You can even keep track of your delivery by contacting customer services,
based in India. The finished goods are then dropped off with the customer
by courier. Dell has total command of the supply chain.
• The company has such a huge range of products and components from
many suppliers from a plethora of countries, that there is the occasional
product recall that can cause Dell some embarrassment. In 2004 Dell had
to recall 4.4 million laptop adapters because of a fear that they could
overheat, causing electric shocks or fires.

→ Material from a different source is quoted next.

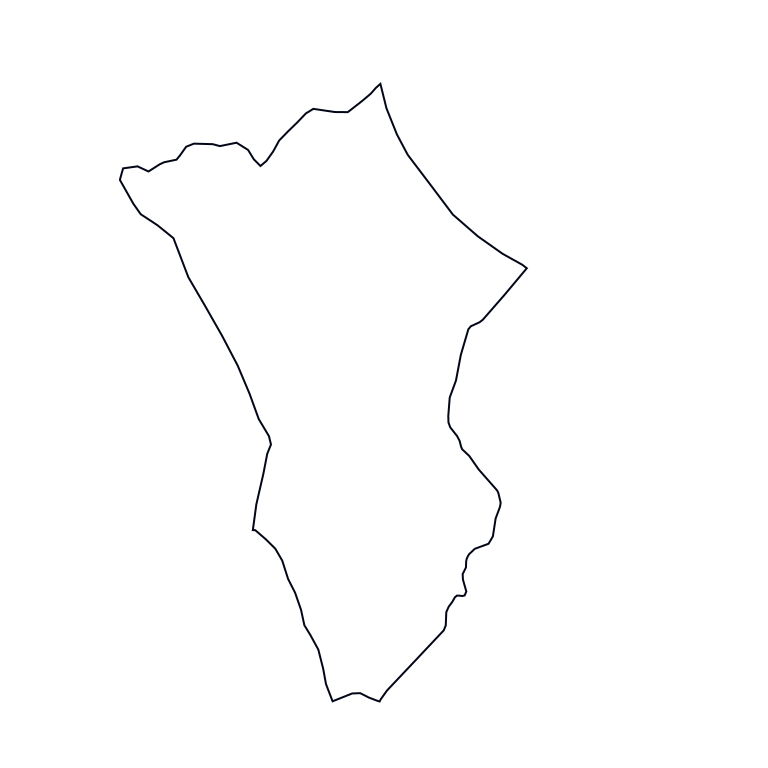 SVG path tracing the border of Ghadamis, rotated 159°
{"feature_id": "LBY-2882", "entity_name": "Ghadamis", "entity_type": "Municipality", "adm_level": 1, "iso_a3": "LBY", "parent_name": "Libya", "parent_adm1": "", "projection": "mercator", "projection_center": [10.859, 30.473], "detail": "fine", "context": "isolated", "style": "outline", "palette": "ink", "viewbox_px": 768, "rotation_deg": 159, "n_neighbors": 0, "source": "natural_earth", "source_scale": "10m", "svg_char_len": 1649}
<svg xmlns="http://www.w3.org/2000/svg" viewBox="0 0 768 768"><g transform="rotate(159 384 384)"><path d="M391.7,160.3L394.2,159.5L398.6,155.9L403.3,153.0L407.6,148.7L412.9,136.4L416.5,132.6L456.8,113.2L491.0,96.8L500.2,90.7L501.8,89.2L502.8,89.8L510.5,96.7L517.0,103.9L524.6,106.5L545.7,106.2L545.7,124.6L542.8,140.1L540.5,159.6L542.7,176.0L544.8,187.3L542.4,202.8L541.8,221.0L543.4,236.3L542.3,255.6L544.5,269.2L550.0,281.4L556.6,293.7L558.8,294.6L546.3,317.4L528.8,343.4L518.0,360.7L511.2,368.0L510.1,376.5L513.5,396.1L513.0,422.8L514.0,453.6L517.9,487.1L523.2,521.9L528.4,553.8L528.3,595.6L538.6,613.4L550.3,629.7L553.4,642.1L557.4,669.0L557.2,669.5L554.8,672.8L550.3,678.8L536.1,675.5L527.7,666.8L514.5,669.5L509.8,669.8L497.3,667.8L492.4,670.6L483.7,676.4L475.3,676.5L458.0,669.3L451.9,664.9L435.2,662.1L427.0,651.2L425.0,640.4L421.2,631.8L413.8,634.4L404.3,640.7L401.9,642.7L394.6,648.9L382.9,654.3L371.2,659.3L360.0,664.6L351.4,666.2L332.6,655.6L320.4,650.8L314.3,652.6L302.6,656.2L292.3,659.8L285.4,663.4L279.8,665.5L282.9,640.6L282.5,612.3L279.7,589.4L269.3,553.5L259.0,517.5L243.5,488.3L226.8,463.3L220.0,455.1L212.2,445.8L209.2,440.9L239.6,424.0L268.9,408.5L272.7,407.4L282.2,406.8L285.6,404.9L301.8,383.7L315.6,361.4L327.5,347.8L335.5,331.0L337.6,324.9L337.7,319.8L334.4,309.1L333.8,303.7L334.5,297.8L334.4,295.0L330.2,286.3L326.2,270.2L316.5,244.0L316.3,241.3L317.6,231.4L319.7,227.8L328.0,218.4L336.9,202.8L343.6,197.4L358.3,197.6L365.4,194.7L367.6,193.0L369.5,191.1L371.0,188.7L373.2,183.4L378.7,178.3L380.4,173.1L381.5,160.8L384.5,157.7L386.9,158.0L389.3,159.3L391.7,160.3Z" fill="none" stroke="#020617" stroke-width="2"/></g></svg>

• Dell is a computer maker, not a compute manufacturer. It buys from a
group of concentrated hi-tech component manufacturers. Whilst this is a
tremendous advantage in terms of business operations, allowing Dell to
focus on marketing and logistics, the company is reliant on a few large
suppliers, and to an extent is locked in for periods of time (i.e. unable to
switch supply dues to the lack of large suppliers in the World).
• Kevin Rollins replaced Michael Dell in 2004 as Dell's Chief Executive
Officer. Dell remained the company's Chairman. Despite founder Dell's
massive success, new blood and a change in management thinking could
lead the company into a new, even more profitable period. Dell was born
in 1965, and founded Dell in 1984 with $1000 whilst studying at the
University of Texas. He became the youngest Fortune 500 CEO in
1992, and will be a tough act to follow.
• Dell is pursuing a diversification strategy by introducing many new
products to its range. This initially has meant good such as peripherals
including printers and toners, but now also included LCD televisions and
other non-computing goods. So Dell compete against iPod and other
consumer electronics brands.
• Dell is making and selling low-cost, low-price computers to PC retailers in
the United States. The PC's are unbranded and should not be recognised
as being Dell when the consumer makes a purchase. Rebranding and
rebadging for retailers, although a departure for Dell, gives the company
new market segments to attack with the associated marketing costs.
• The single biggest problem for Dell is the competitive rivalry that exists in
the PC market globally. As with all profitable brands, retaliation from
competitors and new entrants to the market pose potential threats. Dell
sources from Far Eastern nations where labour costs remain low, but there
is nothing stopping competitors doing the same - even sourcing the same
or similar components from the same or similar suppliers. Remember, Dell
is a PC maker, not a PC manufacturer.
• Dell, being global in its marketing and operations, is exposed to
fluctuations in the World currency markets. Although it is a very lean
organization, orders do have to be placed some time ahead due to their
size or value. Changes in exchange rates could leave the company exposed
to potential loses in parts of its supply chain.